Andreas Dilger wrote:
On May 25, 2008 07:38 -0400, Theodore Ts'o wrote:
Well, what are the alternatives? Remember, we could have potentially
50-100 megabytes of stale metadata that haven't been written to
filesystem. And unlike ext2, we've deliberately held back writing
back metadata by pinning it so, things could be much worse. So let's
tick off the possibilities:
* An individual data block is bad --- we write complete garbage into
the filesystem, which means in the worst case we lose 32 inodes
(unless that inode table block is repeated later in the journal), 1
directory block (causing files to land in lost+found), one bitmap
block (which e2fsck can regenerate), or a data block (if data=jouranalled).
* A journal descriptor block is bad --- if it's just a bit-flip, we
could end up writing a data block in the wrong place, which would be
bad; if it's complete garbage, we will probably assume the journal
ended early, and leave the filesystem silently badly corrupted.
* The journal commit block is bad --- probably we will just silently
assume the journal ended early, unless the bit-flip happened exactly
in the CRC field.
The most common case is that one or more individual data blocks in the
journal are bad, and the question is whether writing that garbage into
the filesystem is better or worse than aborting the journal right then
and there.
You are focussing on the case where 1 or 2 filesystem blocks in the
journal are bad, but I suspect the real-world cases are more likely to
be 1 or 2MB of data are bad, or more. Considering that a disk sector
is at least 4 or 64kB in size, and problems like track misalignment
(overpowered seek), write failure (high-flying write), or device cache
reordering problems will result in a large number of bad blocks in the
journal, I don't think 1 or 2 filesystem is a realistic failure scenario
anymore.
Disk sectors are still (almost always) 512 bytes today, but the industry is
pushing hard to get 4k byte sectors out since that has a promise of getting
better data protection and denser layout. Disk arrays have internal "sectors"

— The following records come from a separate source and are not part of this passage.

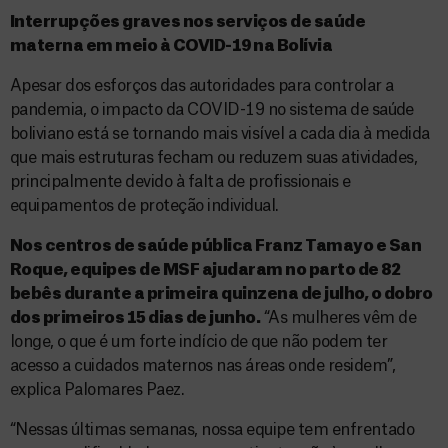
Interrupções graves nos serviços de saúde
materna em meio à COVID-19 na Bolívia
Apesar dos esforços das autoridades para controlar a
pandemia, o impacto da COVID-19 no sistema de saúde
boliviano está se tornando mais visível a cada dia à medida
que mais estruturas fecham ou reduzem suas atividades,
principalmente devido à falta de profissionais e
equipamentos de proteção individual.
Nos centros de saúde pública Franz Tamayo e San
Roque, equipes de MSF ajudaram no parto de 82
bebês durante a primeira quinzena de julho, o dobro
dos primeiros 15 dias de junho.
“As mulheres vêm de
longe, o que é um forte indício de que não podem ter
acesso a cuidados maternos nas áreas onde residem”,
explica Palomares Paez.
“Nessas últimas semanas, nossa equipe tem enfrentado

that can be really big (64k or bigger).
What seems to be most common is a small number of bad sectors that will be
unreadable (IO errors on read). I would be surprised to see megabytes of
continuous errors, but you could see 10's of kilobytes.
What the checksums will probably be most useful in catching is problems with
memory parts - either non-ECC DRAM in your server, bad DRAM in the disk cache
itself, etc. The interesting thing about these errors is that they will tend to
repeat (depending on where that stuck bit is) and you can see it all over the place.
One thing that will be really neat is to actually put in counters to track the
rate and validate these assumptions.